Let **i**, **j**, **k** be the usual 3 dimensional basis vectors and assume the given line is in **i**, **j** plane. Then **k**X**c** is normal to the line and in the plane **i**, **j** and the equation of the line through point B (location **b**) normal to the given line is:

**r**’ = **b** + λ’(**k**X**c**)

EDIT: whoops. line is in general 3d dir. Take a minute to revise. Sorry

(**b**X**c**)X**c** is perpendicular to **c** and in plane of **b**, **c**. (difficult to see, actually had to ck with a couple of pencils)

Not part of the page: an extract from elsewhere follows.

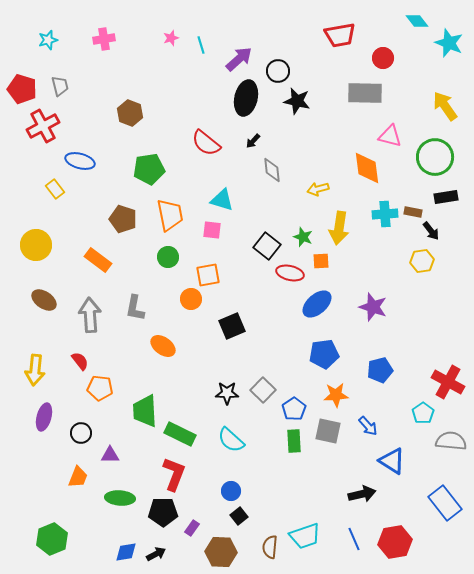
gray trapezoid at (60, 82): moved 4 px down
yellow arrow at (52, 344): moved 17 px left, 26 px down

**r**’ = **b** + λ’[(**b**X**c**)X**c**]

Re: line equation in vectors

3d version of previous post by Hartlw is wrong.

Correct Solution:

Determine **r**0 = **a** + λ0**c** where line from B intersects given line perpendicularly:

(**r**0 - **b**)∙**c** = 0 → (**a** + λ0**c** – **b**).**c** = 0, determines λ0

**r**’ = **b** + λ’(**r**0 – **b**)

Sorry about that. In a way I’m glad, because previous solution (wrong) was almost impossible to visualize.